Desta vez, no entanto, saí da 31ª edição da Bienal com a sensação de ter presenciado um grande engodo. É triste, mas é verdade. Mentir para quê? Posso dizer, com todas as letras, que não vi uma só obra que tivesse me impactado de maneira positiva ou significativa, mesmo que fosse para transmitir um protesto, uma mensagem política ou uma catástrofe. Sim, porque coisas feias podem ser ditas de formas bonitas. Ou, melhor dizendo, podem conter uma estética peculiar que impacta o receptor de alguma forma. No caso da 31ª Bienal, essa estética poderia ser traduzida, por exemplo, em obras realizadas com materiais criativos ou inusitados e/ou dispostos em uma composição curiosa ou visualmente interessante. Tudo o que não vi por lá. E vale ressaltar que essa percepção não foi só minha, os amigos que me acompanharam na visita sentiram o mesmo. Foi impossível não notar, inclusive, a quantidade de espaços vazios no Pavilhão. De cara, deu para sentir que o número de obras expostas é bem inferior ao da edição de 2012, o que foi corroborado no momento em que fui comparar os dados dessas duas últimas Bienais: a de 2012 teve 3.000 mil obras de 111 artistas. E esta tem cerca de 250 obras pertencentes a 82 projetos de criação individual ou coletiva.
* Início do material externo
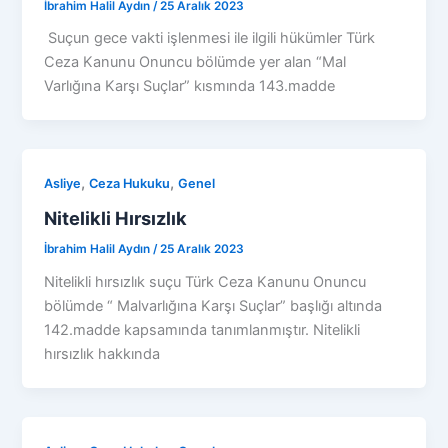
İbrahim Halil Aydın
/
25 Aralık 2023
Suçun gece vakti işlenmesi ile ilgili hükümler Türk
Ceza Kanunu Onuncu bölümde yer alan “Mal
Varlığına Karşı Suçlar” kısmında 143.madde
,
,
Asliye
Ceza Hukuku
Genel
Nitelikli Hırsızlık
İbrahim Halil Aydın
/
25 Aralık 2023
Nitelikli hırsızlık suçu Türk Ceza Kanunu Onuncu
bölümde “ Malvarlığına Karşı Suçlar” başlığı altında
142.madde kapsamında tanımlanmıştır. Nitelikli
hırsızlık hakkında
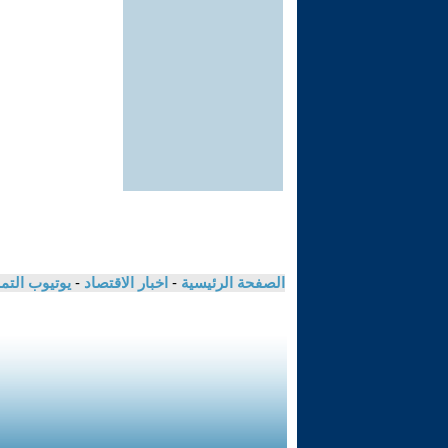
الصفحة الرئيسية
-
اخبار الاقتصاد
-
يوتيوب الت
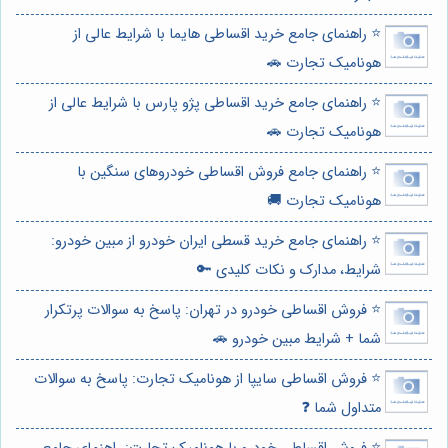
⭐️ راهنمای جامع خرید اقساطی هایما با شرایط عالی از
هونامیک تجارت 🚗
⭐️ راهنمای جامع خرید اقساطی پژو پارس با شرایط عالی از
هونامیک تجارت 🚗
⭐️ راهنمای جامع فروش اقساطی خودروهای سنگین با
هونامیک تجارت 🚚
⭐️ راهنمای جامع خرید قسطی ایران خودرو از مبین خودرو:
شرایط، مدارک و نکات کلیدی 🔑
⭐️ فروش اقساطی خودرو در تهران: پاسخ به سوالات پرتکرار
شما + شرایط مبین خودرو 🚗
⭐️ فروش اقساطی سایپا از هونامیک تجارت: پاسخ به سوالات
متداول شما ❓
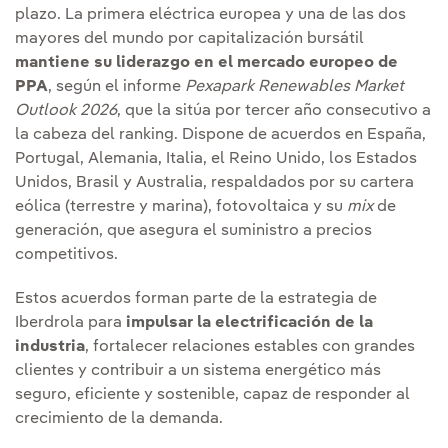
plazo. La primera eléctrica europea y una de las dos
mayores del mundo por capitalización bursátil
mantiene su liderazgo en el mercado europeo de
PPA
, según el informe
Pexapark Renewables Market
Outlook 2026
, que la sitúa por tercer año consecutivo a
la cabeza del ranking. Dispone de acuerdos en España,
Portugal, Alemania, Italia, el Reino Unido, los Estados
Unidos, Brasil y Australia, respaldados por su cartera
eólica (terrestre y marina), fotovoltaica y su
mix
de
generación, que asegura el suministro a precios
competitivos.
Estos acuerdos forman parte de la estrategia de
Iberdrola para
impulsar la electrificación de la
industria
, fortalecer relaciones estables con grandes
clientes y contribuir a un sistema energético más
seguro, eficiente y sostenible, capaz de responder al
crecimiento de la demanda.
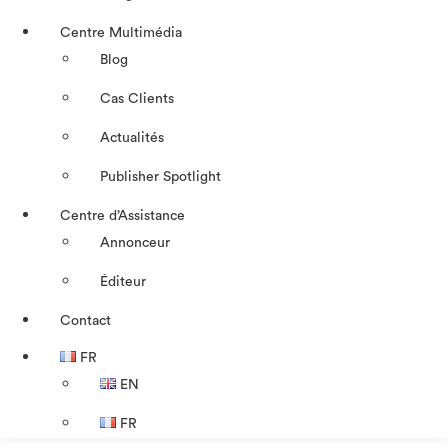
Centre Multimédia
Blog
Cas Clients
Actualités
Publisher Spotlight
Centre d’Assistance
Annonceur
Éditeur
Contact
FR
EN
FR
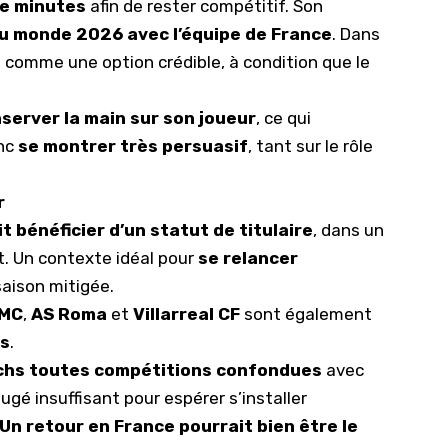
e minutes
afin de rester compétitif. Son
du monde 2026 avec l’équipe de France
. Dans
 comme une option crédible, à condition que le
server la main sur son joueur
, ce qui
onc
se montrer très persuasif
, tant sur le rôle
r
t bénéficier d’un statut de titulaire
, dans un
et. Un contexte idéal pour
se relancer
aison mitigée.
MC
,
AS Roma
et
Villarreal CF
sont également
es
.
chs toutes compétitions confondues
avec
 jugé insuffisant pour espérer s’installer
Un retour en France pourrait bien être le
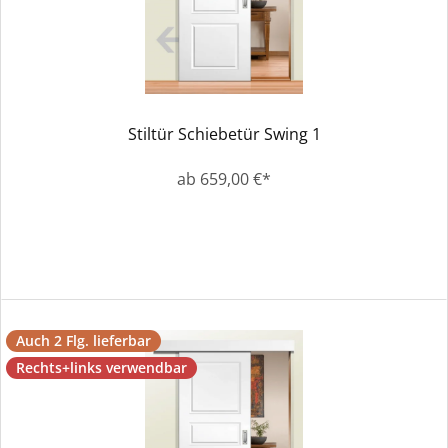
Stiltür Schiebetür Swing 1
ab 659,00 €*
Auch 2 Flg. lieferbar
Rechts+links verwendbar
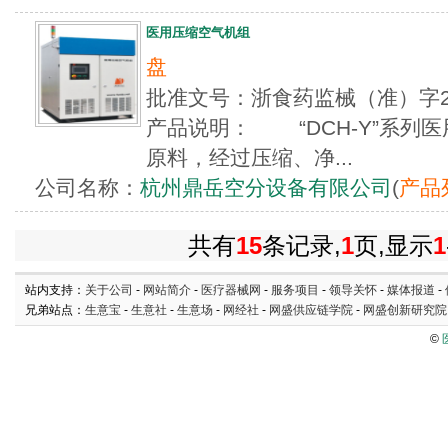
医用压缩空气机组
盘
批准文号：浙食药监械（准）字2
产品说明： “DCH-Y”系列
原料，经过压缩、净...
公司名称：
杭州鼎岳空分设备有限公司
(
产品
共有
15
条记录,
1
页,显示
1
站内支持：
关于公司
-
网站简介
-
医疗器械网
-
服务项目
-
领导关怀
-
媒体报道
-
兄弟站点：
生意宝
-
生意社
-
生意场
-
网经社
-
网盛供应链学院
-
网盛创新研究院
©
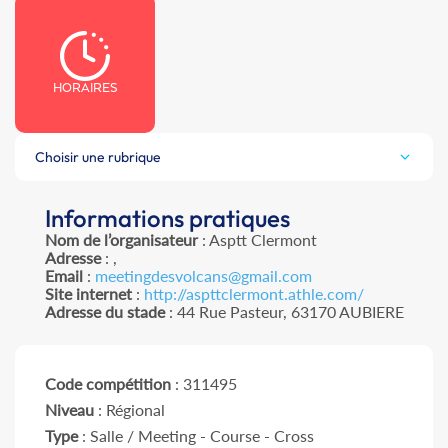
HORAIRES
Choisir une rubrique
Informations pratiques
Nom de l’organisateur
: Asptt Clermont
Adresse
: ,
Email
:
meetingdesvolcans@gmail.com
Site internet
:
http://aspttclermont.athle.com/
Adresse du stade
: 44 Rue Pasteur, 63170 AUBIERE
Code compétition
: 311495
Niveau
: Régional
Type
: Salle / Meeting - Course - Cross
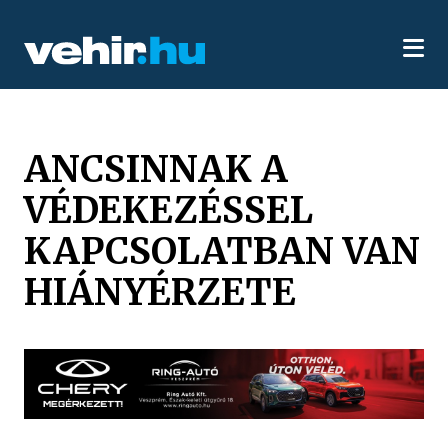
ANCSINNAK A
VÉDEKEZÉSSEL
KAPCSOLATBAN VAN
HIÁNYÉRZETE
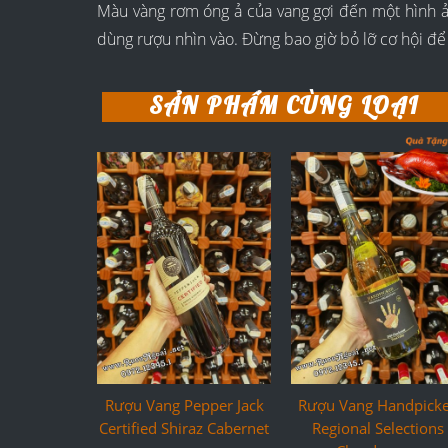
Màu vàng rơm óng ả của vang gợi đến một hình ả
dùng rượu nhìn vào. Đừng bao giờ bỏ lỡ cơ hội đ
SẢN PHẨM CÙNG LOẠI
Rượu Vang Pepper Jack
Rượu Vang Handpick
Certified Shiraz Cabernet
Regional Selections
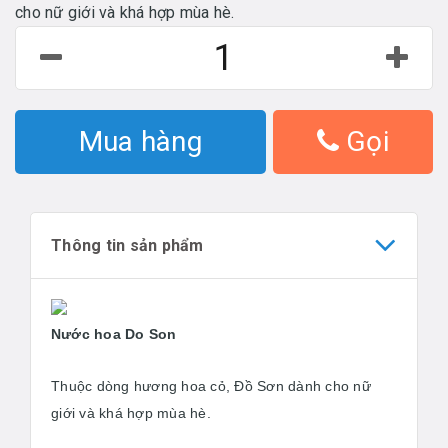
cho nữ giới và khá hợp mùa hè.
Mua hàng
Gọi
Thông tin sản phẩm
Nước hoa Do Son
Thuộc dòng hương hoa cỏ, Đồ Sơn dành cho nữ
giới và khá hợp mùa hè.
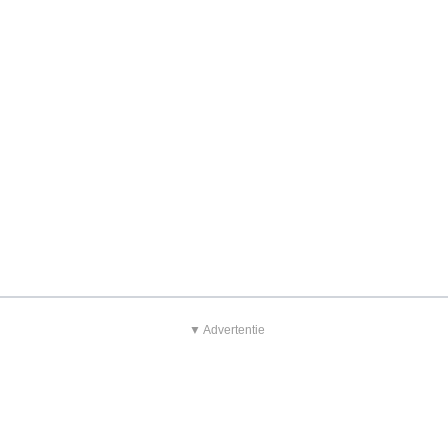
▼ Advertentie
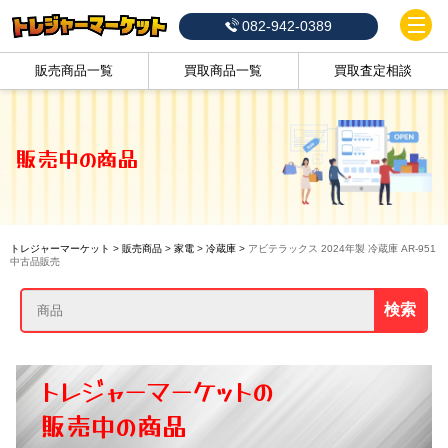
082-942-0389
販売商品一覧
買取商品一覧
買取査定相談
販売中の商品
トレジャーマーケット
>
販売商品
>
家電
>
冷蔵庫
>
アビテラックス 2024年製 冷蔵庫 AR-951
中古品販売
検索
トレジャーマーケットの
販売中の商品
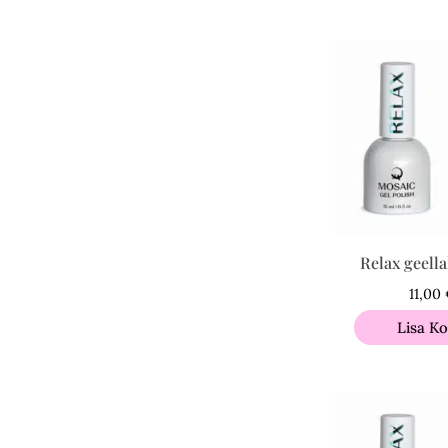
Relax geella
11,00
Lisa Ko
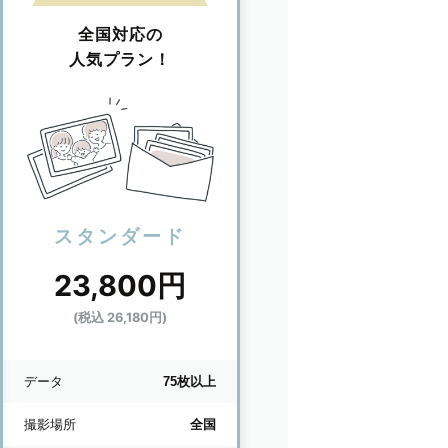
全国対応の
人気プラン！
スタンダード
23,800円
(税込 26,180円)
データ
75枚以上
撮影場所
全国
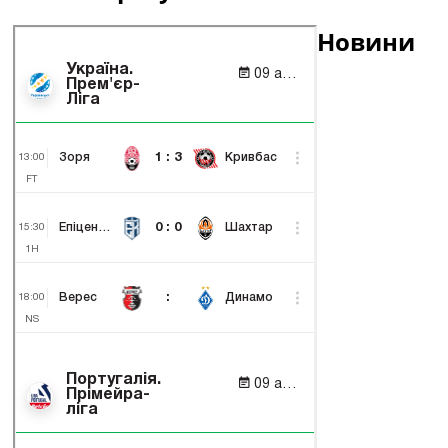
Новини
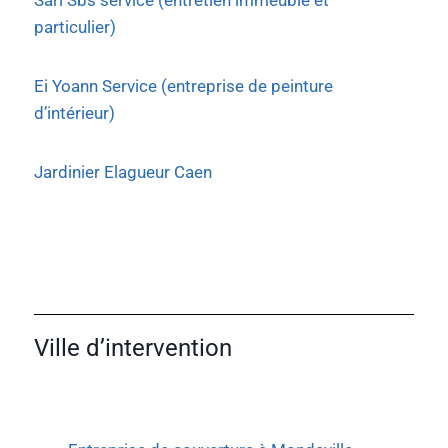
Sarl Sbs service (entretien immeuble et
particulier)
Ei Yoann Service (entreprise de peinture
d’intérieur)
Jardinier Elagueur Caen
Ville d’intervention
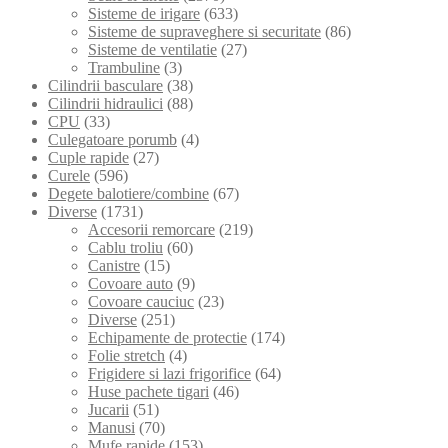
Sisteme de irigare
(633)
Sisteme de supraveghere si securitate
(86)
Sisteme de ventilatie
(27)
Trambuline
(3)
Cilindrii basculare
(38)
Cilindrii hidraulici
(88)
CPU
(33)
Culegatoare porumb
(4)
Cuple rapide
(27)
Curele
(596)
Degete balotiere/combine
(67)
Diverse
(1731)
Accesorii remorcare
(219)
Cablu troliu
(60)
Canistre
(15)
Covoare auto
(9)
Covoare cauciuc
(23)
Diverse
(251)
Echipamente de protectie
(174)
Folie stretch
(4)
Frigidere si lazi frigorifice
(64)
Huse pachete tigari
(46)
Jucarii
(51)
Manusi
(70)
Mufe rapide
(153)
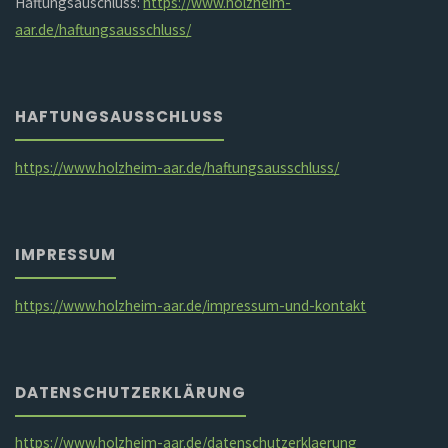
Haftungsauschluss:
https://www.holzheim-
aar.de/haftungsausschluss/
HAFTUNGSAUSSCHLUSS
https://www.holzheim-aar.de/haftungsausschluss/
IMPRESSUM
https://www.holzheim-aar.de/impressum-und-kontakt
DATENSCHUTZERKLÄRUNG
https://www.holzheim-aar.de/datenschutzerklaerung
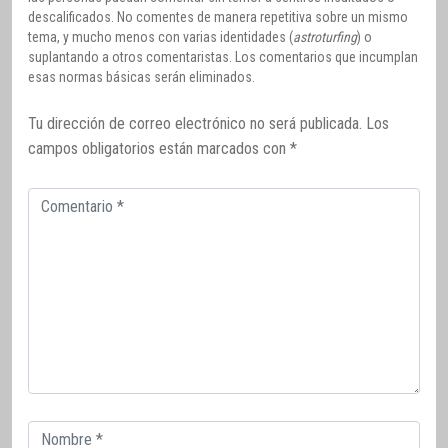
descalificados. No comentes de manera repetitiva sobre un mismo
tema, y mucho menos con varias identidades (
astroturfing
) o
suplantando a otros comentaristas. Los comentarios que incumplan
esas normas básicas serán eliminados.
Tu dirección de correo electrónico no será publicada.
Los
campos obligatorios están marcados con
*
Comentario
Correo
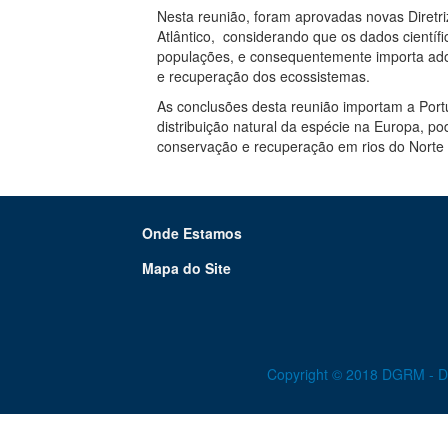
Nesta reunião, foram aprovadas novas Diretr
Atlântico, considerando que os dados científ
populações, e consequentemente importa adot
e recuperação dos ecossistemas.
As conclusões desta reunião importam a Portu
distribuição natural da espécie na Europa, po
conservação e recuperação em rios do Norte
Onde Estamos
Mapa do Site
Copyright © 2018 DGRM - Dir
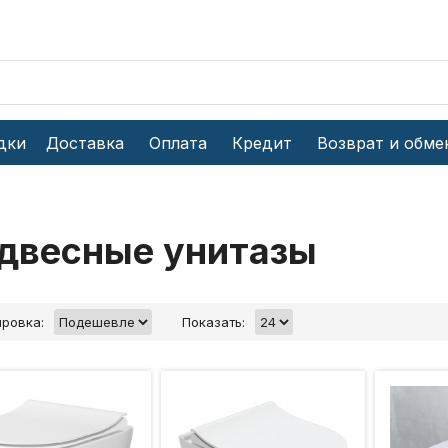
дки
Доставка
Оплата
Кредит
Возврат и обме
двесные унитазы
ровка:
Показать:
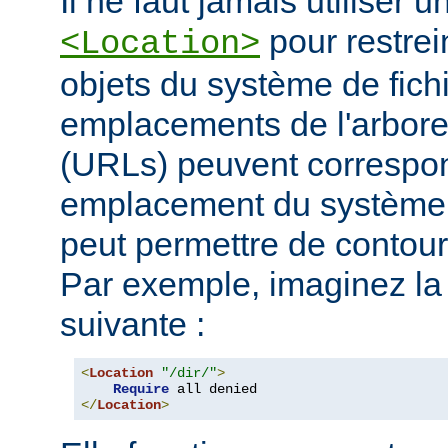
Il ne faut jamais utiliser 
pour restrei
<Location>
objets du système de fichi
emplacements de l'arbore
(URLs) peuvent corresp
emplacement du système d
peut permettre de contourn
Par exemple, imaginez la 
suivante :
<
Location
"/dir/"
>
Require
</
Location
>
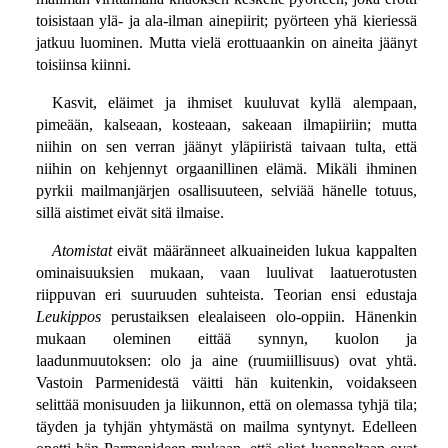
toisistaan ylä- ja ala-ilman ainepiirit; pyörteen yhä kieriessä
jatkuu luominen. Mutta vielä erottuaankin on aineita jäänyt
toisiinsa kiinni.
Kasvit, eläimet ja ihmiset kuuluvat kyllä alempaan,
pimeään, kalseaan, kosteaan, sakeaan ilmapiiriin; mutta
niihin on sen verran jäänyt yläpiiristä taivaan tulta, että
niihin on kehjennyt orgaanillinen elämä. Mikäli ihminen
pyrkii mailmanjärjen osallisuuteen, selviää hänelle totuus,
sillä aistimet eivät sitä ilmaise.
Atomistat
eivät määränneet alkuaineiden lukua kappalten
ominaisuuksien mukaan, vaan luulivat laatuerotusten
riippuvan eri suuruuden suhteista. Teorian ensi edustaja
Leukippos
perustaiksen elealaiseen olo-oppiin. Hänenkin
mukaan oleminen eittää synnyn, kuolon ja
laadunmuutoksen: olo ja aine (ruumiillisuus) ovat yhtä.
Vastoin Parmenidestä väitti hän kuitenkin, voidakseen
selittää monisuuden ja liikunnon, että on olemassa tyhjä tila;
täyden ja tyhjän yhtymästä on mailma syntynyt. Edelleen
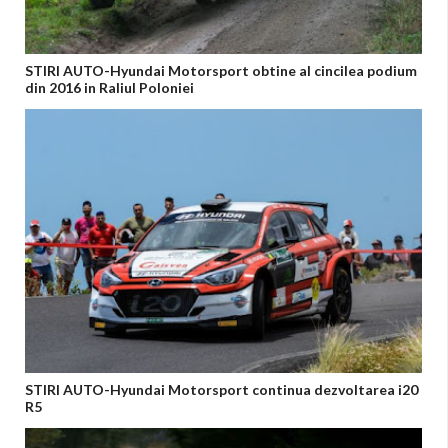
STIRI AUTO-Hyundai Motorsport obtine al cincilea podium
din 2016 in Raliul Poloniei
STIRI AUTO-Hyundai Motorsport continua dezvoltarea i20
R5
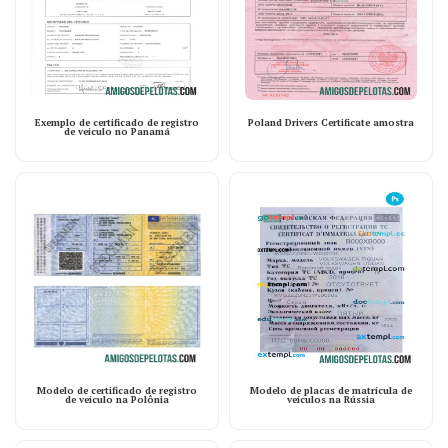
Exemplo de certificado de registro
Poland Drivers Certificate amostra
de veículo no Panamá
Modelo de certificado de registro
Modelo de placas de matrícula de
de veículo na Polônia
veículos na Rússia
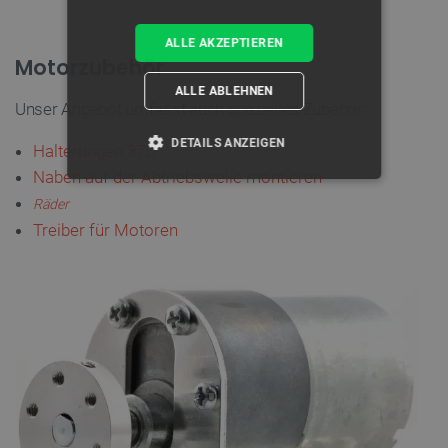
ALLE AKZEPTIEREN
Motorzubehör
ALLE ABLEHNEN
Unser Angebot umfasst auch spezielles Zubehör:
DETAILS ANZEIGEN
Halterungen 37D
Naben auf der Abtriebswelle montieren
UNBEDINGT ERFORDERLICH
Räder
Treiber für Motoren
PERFORMANCE
TARGETING
FUNKTIONALITÄT
Unbedingt erforderlich
Performance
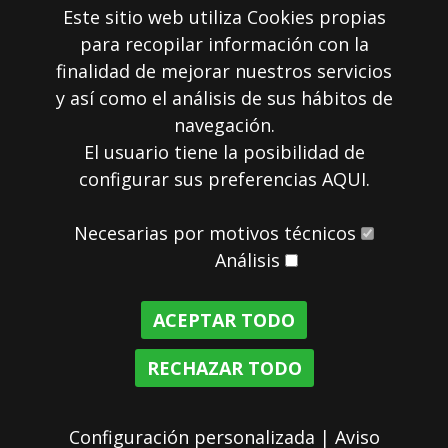
Este sitio web utiliza Cookies propias
para recopilar información con la
finalidad de mejorar nuestros servicios
y así como el análisis de sus hábitos de
navegación.
El usuario tiene la posibilidad de
configurar sus preferencias
AQUI
.
RESERVA
Necesarias por motivos técnicos
Análisis
ACEPTAR TODO
RECHAZAR TODO
Aviso legal
|
Política de Cookies
|
Política de privacidad
Configuración personalizada
|
Aviso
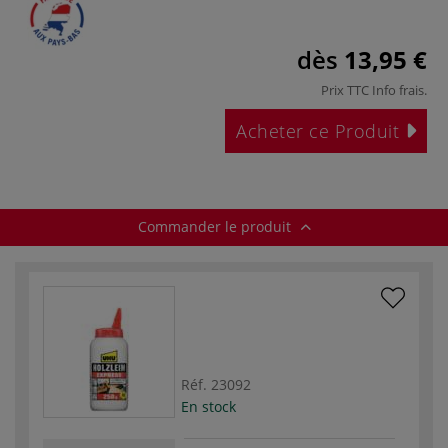
dès
13,95 €
Prix TTC
Info frais
.
Acheter ce Produit
Commander le produit
Réf.
23092
En stock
E assim se fez o vazio... cadê as obras que deveriam estar aqui? - Foto: Simone Catto

Segundo o principal curador desta edição, o escocês Charles Escher, "esta não é uma Bienal fundada em objetos de arte, mas em pessoas que trabalham com pessoas que, por sua vez, trabalham em projetos colaborativos com outros indivíduos e grupos...". Ora, se o próprio curador afirma que "esta não é uma Bienal fundada em objetos de arte", certamente não estou errada ao dizer que não vi arte por lá, correto? E qual o objetivo desses projetos aos quais ele se refere? Retratar as diversas "convulsões" que ocorrem agora pelo mundo, seja no âmbito social, cultural, político ou religioso. Vamos convir que convulsões é o que mais existe em nosso conturbado planeta. Sobretudo porque atualmente somos muito mais bem-informados sobre o que ocorre em qualquer parte. No entanto, repito, na mostra não há uma só obra - ou "projeto" - que, a meu ver, transmita o impacto de quaisquer dessas convulsões de forma criativa.

Foto: Simone Catto
Para começar, o que mais se vê na 31ª Bienal são vídeos. Sim, eles proliferam de forma assombrosa a cada edição do evento. Há vídeos de tudo quanto é tipo. Alguns retratam experimentos de artistas, outros protestam contra a injustiça sofrida por determinados povos, outros denunciam catástrofes ambientais, e por aí vai. Ocorre que não é de agora que questiono a adequação do formato "vídeo" para uma exposição de arte. Posso até ser chamada de herege por alguns, mas vídeos a gente assiste no conforto do lar ou diante de uma tela de cinema. Até por uma questão de comodidade. Aliás, toda vez que entro em uma daquelas salas escuras da Bienal para assistir a um vídeo em pé, minha pressão cai e fico zonza. Meus amigos são testemunhas! E tem outra: grande parte dos vídeos que são exibidos por lá poderiam ser classificados tranquilamente como documentários. E é inegável que documentários são muito melhor assimilados se visualizados em um lugar apropriado para isso. É o caso do filme 'A Família do Capitão Gervásio', do dinamarquês Kasper Akhøj (1976) e da mineira Tamar Guimarães (1967), que retrata as atividades e sessões de cura dos médiuns do Centro Espírita Luz da Verdade, na cidadezinha de Palmelo, interior de Goiás. Outro exemplo é o filme 'Cabine Telefônica Aberta', da turca Nilbar Güreş (1977), que mostra o drama dos habitantes da cidade de Bingöl, no Curdistão, onde vive parte da família da artista. Pertencentes às minorias curda e alevita, os habitantes locais são fortemente discriminados pelo governo central, que lhes nega acesso à infraestrutura mais básica, como os serviços de telefonia. No vídeo, a artista registra as soluções criativas do povo para contornar as dificuldades diárias. É uma denúncia? Sim, sem dúvida. É válido denunciar? Naturalmente. Mas... é arte? Para mim, não. É um documentário criativo. E ponto.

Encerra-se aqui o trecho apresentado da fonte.